__Exercise description__
Your answer must be the records below, repeated exactly, with every picture left out.
Segment Start: Information
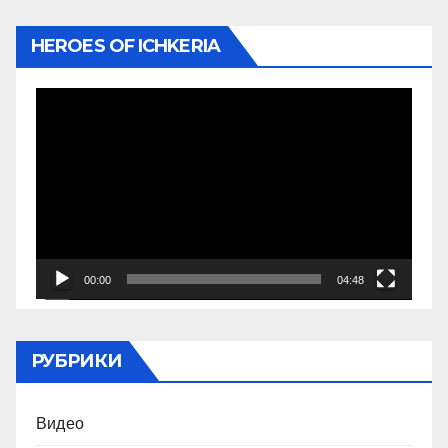
HEROES OF ICHKERIA
Видеоплеер
00:00
04:48
РУБРИКИ
Видео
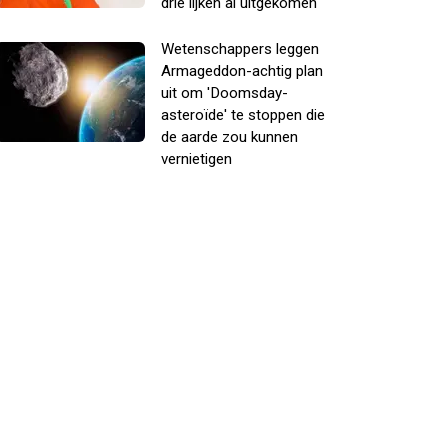
drie lijken al uitgekomen
Wetenschappers leggen
Armageddon-achtig plan
uit om 'Doomsday-
asteroïde' te stoppen die
de aarde zou kunnen
vernietigen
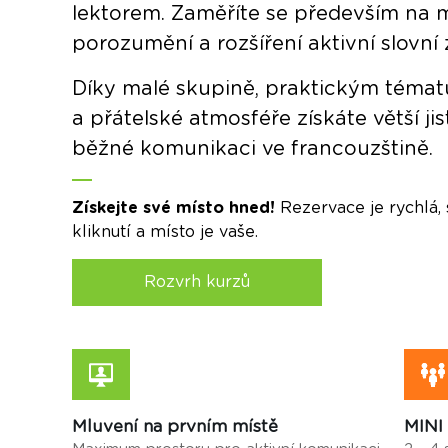
lektorem. Zaměříte se především na m
porozumění a rozšíření aktivní slovní
Díky malé skupině, praktickým téma
a přátelské atmosféře získáte větší jis
běžné komunikaci ve francouzštině.
Získejte své místo hned!
Rezervace je rychlá, 
kliknutí a místo je vaše.
Rozvrh kurzů
Mluvení na prvním místě
MINI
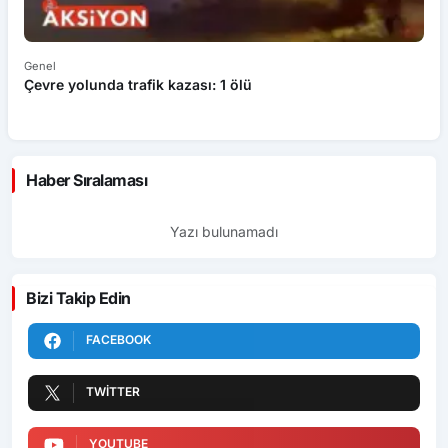
Genel
Ek
Çevre yolunda trafik kazası: 1 ölü
An
ü
Haber Sıralaması
Yazı bulunamadı
Bizi Takip Edin
FACEBOOK
TWITTER
YOUTUBE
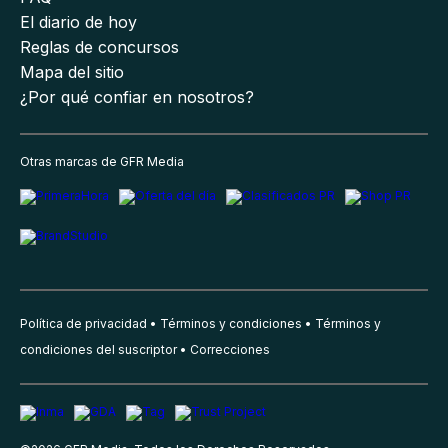
El diario de hoy
Reglas de concursos
Mapa del sitio
¿Por qué confiar en nosotros?
Otras marcas de GFR Media
Política de privacidad
Términos y condiciones
Términos y
condiciones del suscriptor
Correcciones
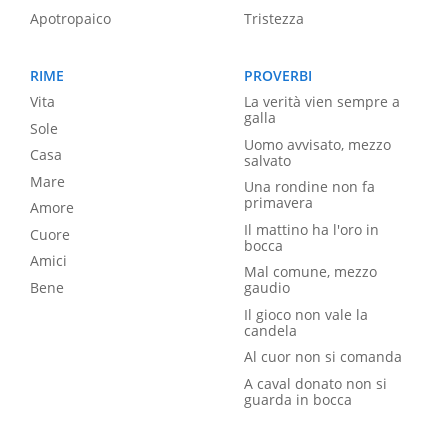
Apotropaico
Tristezza
RIME
PROVERBI
Vita
La verità vien sempre a
galla
Sole
Uomo avvisato, mezzo
Casa
salvato
Mare
Una rondine non fa
primavera
Amore
Il mattino ha l'oro in
Cuore
bocca
Amici
Mal comune, mezzo
Bene
gaudio
Il gioco non vale la
candela
Al cuor non si comanda
A caval donato non si
guarda in bocca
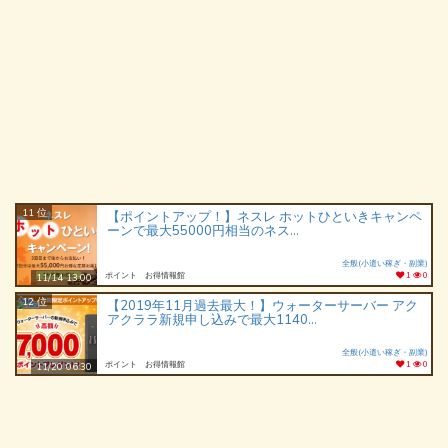
11 位
【ポイントアップ！】ネスレ ホットひといきキャンペ
ーンで最大55000円相当のネス...
全般(小遣い稼ぎ・副業)
ポイント お得情報館
1
0
11/14 13:00
12 位
【2019年11月過去最大！】ウォーターサーバー アク
アクララ新規申し込みで最大1140...
全般(小遣い稼ぎ・副業)
ポイント お得情報館
1
0
11/20 06:30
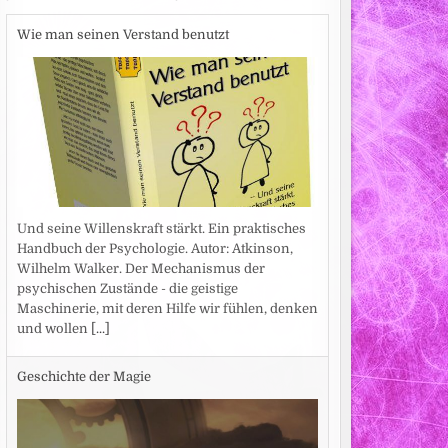
Wie man seinen Verstand benutzt
Und seine Willenskraft stärkt. Ein praktisches
Handbuch der Psychologie. Autor: Atkinson,
Wilhelm Walker. Der Mechanismus der
psychischen Zustände - die geistige
Maschinerie, mit deren Hilfe wir fühlen, denken
und wollen
[...]
Geschichte der Magie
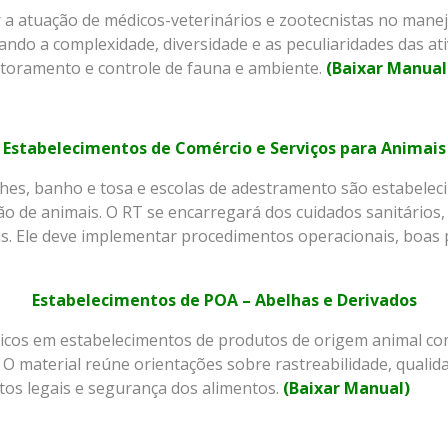
r a atuação de médicos-veterinários e zootecnistas no mane
rando a complexidade, diversidade e as peculiaridades das at
itoramento e controle de fauna e ambiente.
(Baixar Manual
Estabelecimentos de Comércio e Serviços para Animais
eches, banho e tosa e escolas de adestramento são estabelec
ão de animais. O RT se encarregará dos cuidados sanitário
s. Ele deve implementar procedimentos operacionais, boas pr
Estabelecimentos de POA – Abelhas e Derivados
cnicos em estabelecimentos de produtos de origem animal c
. O material reúne orientações sobre rastreabilidade, qualid
tos legais e segurança dos alimentos.
(Baixar Manual)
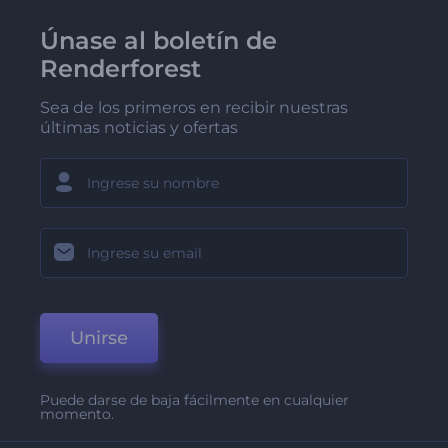
Únase al boletín de
Renderforest
Sea de los primeros en recibir nuestras
últimas noticias y ofertas
Unirse
Puede darse de baja fácilmente en cualquier
momento.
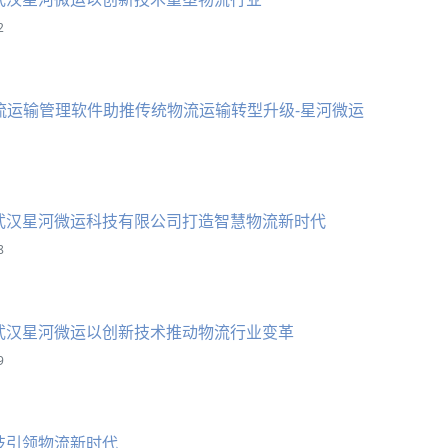
2
流运输管理软件助推传统物流运输转型升级-星河微运
武汉星河微运科技有限公司打造智慧物流新时代
8
武汉星河微运以创新技术推动物流行业变革
9
技引领物流新时代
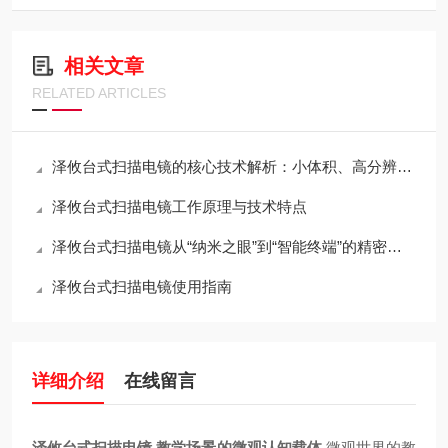
相关文章
RELATED ARTICLES
泽攸台式扫描电镜的核心技术解析：小体积、高分辨率与桌面化的如何兼得？
泽攸台式扫描电镜工作原理与技术特点
泽攸台式扫描电镜从“纳米之眼”到“智能终端”的精密架构
泽攸台式扫描电镜使用指南
详细介绍
在线留言
泽攸台式扫描电镜 教学场景的微观认知载体
微观世界的教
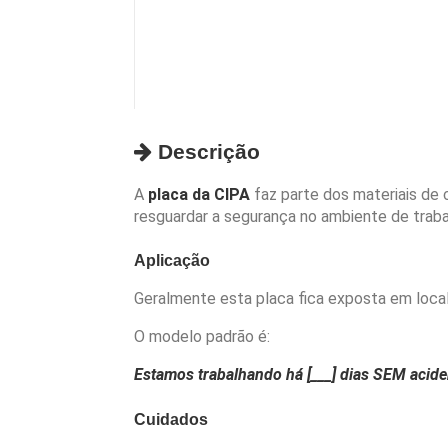
Descrição
A
placa da CIPA
faz parte dos materiais de 
resguardar a segurança no ambiente de traba
Aplicação
Geralmente esta placa fica exposta em local v
O modelo padrão é:
Estamos trabalhando há [___] dias SEM acide
Cuidados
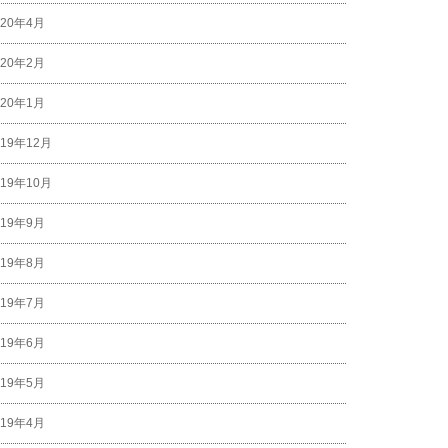
020年4月
020年2月
020年1月
019年12月
019年10月
019年9月
019年8月
019年7月
019年6月
019年5月
019年4月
Segment End: Information
__Final answer__
HEROES OF ICHKERIA
Видеоплеер
00:00
04:48
РУБРИКИ
Видео
drie lijken al uitgekomen
Wetenschappers leggen
Armageddon-achtig plan
uit om 'Doomsday-
asteroïde' te stoppen die
de aarde zou kunnen
vernietigen
lektorem. Zaměříte se především na m
porozumění a rozšíření aktivní slovní
Díky malé skupině, praktickým téma
a přátelské atmosféře získáte větší jis
běžné komunikaci ve francouzštině.
Získejte své místo hned!
Rezervace je rychlá, 
kliknutí a místo je vaše.
Rozvrh kurzů
Mluvení na prvním místě
MINI
Genel
Ek
Çevre yolunda trafik kazası: 1 ölü
An
ü
Haber Sıralaması
Yazı bulunamadı
Bizi Takip Edin
FACEBOOK
TWITTER
YOUTUBE
El diario de hoy
Reglas de concursos
Mapa del sitio
¿Por qué confiar en nosotros?
Otras marcas de GFR Media
Política de privacidad
Términos y condiciones
Términos y
condiciones del suscriptor
Correcciones
Apotropaico
Tristezza
RIME
PROVERBI
Vita
La verità vien sempre a
galla
Sole
Uomo avvisato, mezzo
Casa
salvato
Mare
Una rondine non fa
primavera
Amore
Il mattino ha l'oro in
Cuore
bocca
Amici
Mal comune, mezzo
Bene
gaudio
Il gioco non vale la
candela
Al cuor non si comanda
A caval donato non si
guarda in bocca
11 位
【ポイントアップ！】ネスレ ホットひといきキャンペ
ーンで最大55000円相当のネス...
全般(小遣い稼ぎ・副業)
ポイント お得情報館
1
0
11/14 13:00
12 位
【2019年11月過去最大！】ウォーターサーバー アク
アクララ新規申し込みで最大1140...
全般(小遣い稼ぎ・副業)
ポイント お得情報館
1
0
11/20 06:30
Wie man seinen Verstand benutzt
Und seine Willenskraft stärkt. Ein praktisches
Handbuch der Psychologie. Autor: Atkinson,
Wilhelm Walker. Der Mechanismus der
psychischen Zustände - die geistige
Maschinerie, mit deren Hilfe wir fühlen, denken
und wollen
[...]
Geschichte der Magie
r a atuação de médicos-veterinários e zootecnistas no mane
rando a complexidade, diversidade e as peculiaridades das at
itoramento e controle de fauna e ambiente.
(Baixar Manual
Estabelecimentos de Comércio e Serviços para Animais
eches, banho e tosa e escolas de adestramento são estabelec
ão de animais. O RT se encarregará dos cuidados sanitário
s. Ele deve implementar procedimentos operacionais, boas pr
Estabelecimentos de POA – Abelhas e Derivados
cnicos em estabelecimentos de produtos de origem animal c
. O material reúne orientações sobre rastreabilidade, qualid
tos legais e segurança dos alimentos.
(Baixar Manual)
Únase al boletín de
Renderforest
Sea de los primeros en recibir nuestras
últimas noticias y ofertas
Unirse
Puede darse de baja fácilmente en cualquier
momento.
2
流运输管理软件助推传统物流运输转型升级-星河微运
武汉星河微运科技有限公司打造智慧物流新时代
8
武汉星河微运以创新技术推动物流行业变革
9
技引领物流新时代
相关文章
RELATED ARTICLES
泽攸台式扫描电镜的核心技术解析：小体积、高分辨率与桌面化的如何兼得？
泽攸台式扫描电镜工作原理与技术特点
泽攸台式扫描电镜从“纳米之眼”到“智能终端”的精密架构
泽攸台式扫描电镜使用指南
详细介绍
在线留言
泽攸台式扫描电镜 教学场景的微观认知载体
微观世界的教
Descrição
A
placa da CIPA
faz parte dos materiais de 
resguardar a segurança no ambiente de traba
Aplicação
Geralmente esta placa fica exposta em local v
O modelo padrão é:
Estamos trabalhando há [___] dias SEM acide
Cuidados
020年4月
020年2月
020年1月
019年12月
019年10月
019年9月
019年8月
019年7月
019年6月
019年5月
019年4月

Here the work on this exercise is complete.